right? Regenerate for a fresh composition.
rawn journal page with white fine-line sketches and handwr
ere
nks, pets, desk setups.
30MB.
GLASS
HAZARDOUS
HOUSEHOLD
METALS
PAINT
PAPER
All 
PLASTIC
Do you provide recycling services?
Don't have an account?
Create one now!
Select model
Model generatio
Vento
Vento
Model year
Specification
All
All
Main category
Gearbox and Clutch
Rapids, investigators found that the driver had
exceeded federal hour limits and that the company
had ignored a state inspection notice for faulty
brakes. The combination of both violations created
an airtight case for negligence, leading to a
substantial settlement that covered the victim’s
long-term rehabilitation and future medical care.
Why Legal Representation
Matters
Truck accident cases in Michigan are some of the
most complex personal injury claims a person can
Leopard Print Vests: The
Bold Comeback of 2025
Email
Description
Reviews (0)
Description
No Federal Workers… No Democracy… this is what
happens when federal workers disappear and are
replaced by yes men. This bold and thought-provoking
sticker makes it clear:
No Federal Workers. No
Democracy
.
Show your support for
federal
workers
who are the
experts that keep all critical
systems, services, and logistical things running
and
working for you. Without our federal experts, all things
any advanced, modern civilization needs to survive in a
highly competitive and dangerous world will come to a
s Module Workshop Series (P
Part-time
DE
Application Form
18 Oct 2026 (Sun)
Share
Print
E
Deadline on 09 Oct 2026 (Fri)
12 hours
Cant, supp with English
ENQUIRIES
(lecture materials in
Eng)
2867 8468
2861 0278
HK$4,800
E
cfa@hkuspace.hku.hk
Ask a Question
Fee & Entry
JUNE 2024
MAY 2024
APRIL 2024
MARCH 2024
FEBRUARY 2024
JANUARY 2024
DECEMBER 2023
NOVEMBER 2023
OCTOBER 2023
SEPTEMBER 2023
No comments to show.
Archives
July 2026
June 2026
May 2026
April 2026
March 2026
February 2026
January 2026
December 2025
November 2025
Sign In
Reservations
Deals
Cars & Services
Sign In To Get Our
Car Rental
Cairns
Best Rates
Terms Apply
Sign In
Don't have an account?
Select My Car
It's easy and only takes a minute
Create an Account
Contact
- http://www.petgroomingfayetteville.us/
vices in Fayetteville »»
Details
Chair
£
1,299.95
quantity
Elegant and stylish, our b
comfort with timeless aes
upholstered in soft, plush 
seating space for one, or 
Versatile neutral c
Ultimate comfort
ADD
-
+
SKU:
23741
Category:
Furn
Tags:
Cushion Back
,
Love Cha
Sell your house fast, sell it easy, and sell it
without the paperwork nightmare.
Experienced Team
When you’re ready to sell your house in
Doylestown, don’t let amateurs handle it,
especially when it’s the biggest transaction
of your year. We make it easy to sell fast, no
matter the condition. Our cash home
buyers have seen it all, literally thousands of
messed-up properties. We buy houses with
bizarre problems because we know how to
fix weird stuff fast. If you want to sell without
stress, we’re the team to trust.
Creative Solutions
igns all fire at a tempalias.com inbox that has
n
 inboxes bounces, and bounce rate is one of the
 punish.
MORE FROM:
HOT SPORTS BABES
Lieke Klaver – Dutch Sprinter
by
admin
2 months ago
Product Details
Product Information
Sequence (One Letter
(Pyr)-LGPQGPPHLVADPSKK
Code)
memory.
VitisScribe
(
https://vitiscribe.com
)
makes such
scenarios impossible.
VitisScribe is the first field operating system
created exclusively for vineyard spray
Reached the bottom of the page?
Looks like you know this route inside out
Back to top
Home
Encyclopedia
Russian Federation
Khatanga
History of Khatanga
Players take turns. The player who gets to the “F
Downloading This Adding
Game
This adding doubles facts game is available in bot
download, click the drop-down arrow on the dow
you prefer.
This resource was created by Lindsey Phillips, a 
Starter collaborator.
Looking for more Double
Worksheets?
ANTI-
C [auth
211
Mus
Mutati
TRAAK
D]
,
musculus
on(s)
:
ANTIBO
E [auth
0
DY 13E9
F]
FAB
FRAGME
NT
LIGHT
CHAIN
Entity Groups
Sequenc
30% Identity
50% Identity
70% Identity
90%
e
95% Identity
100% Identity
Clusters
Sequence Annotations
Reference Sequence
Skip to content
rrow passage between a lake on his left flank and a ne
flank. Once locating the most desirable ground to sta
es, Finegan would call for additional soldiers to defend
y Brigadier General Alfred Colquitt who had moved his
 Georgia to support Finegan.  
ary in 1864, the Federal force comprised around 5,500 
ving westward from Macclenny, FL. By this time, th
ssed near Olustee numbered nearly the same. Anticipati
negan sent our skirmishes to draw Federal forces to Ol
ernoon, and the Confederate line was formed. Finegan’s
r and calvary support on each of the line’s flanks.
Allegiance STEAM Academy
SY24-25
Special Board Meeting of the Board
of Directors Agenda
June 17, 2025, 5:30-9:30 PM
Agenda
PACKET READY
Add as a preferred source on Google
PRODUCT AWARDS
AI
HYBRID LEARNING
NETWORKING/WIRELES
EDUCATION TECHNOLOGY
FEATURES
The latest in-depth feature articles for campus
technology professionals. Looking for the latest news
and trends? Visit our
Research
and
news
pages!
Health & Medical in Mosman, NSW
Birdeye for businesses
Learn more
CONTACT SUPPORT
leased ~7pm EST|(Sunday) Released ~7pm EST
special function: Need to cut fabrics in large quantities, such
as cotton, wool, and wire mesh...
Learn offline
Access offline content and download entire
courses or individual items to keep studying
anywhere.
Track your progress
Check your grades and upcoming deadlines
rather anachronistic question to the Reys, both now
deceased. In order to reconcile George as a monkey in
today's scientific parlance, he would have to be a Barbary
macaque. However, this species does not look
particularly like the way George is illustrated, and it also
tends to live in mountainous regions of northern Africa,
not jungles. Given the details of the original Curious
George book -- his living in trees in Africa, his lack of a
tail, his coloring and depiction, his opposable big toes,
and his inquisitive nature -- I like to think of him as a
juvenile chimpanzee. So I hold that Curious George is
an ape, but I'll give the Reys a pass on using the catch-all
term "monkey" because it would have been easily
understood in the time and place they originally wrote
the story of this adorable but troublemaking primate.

**WORK TASK:** All that is wanted is an exact copy of the lines above from the one with "systems, services, and" through the one with "s Module Workshop Series (P", with both ends included.

**RESULT OF THE EXERCISE:**
systems, services, and logistical things running
and
working for you. Without our federal experts, all things
any advanced, modern civilization needs to survive in a
highly competitive and dangerous world will come to a
s Module Workshop Series (P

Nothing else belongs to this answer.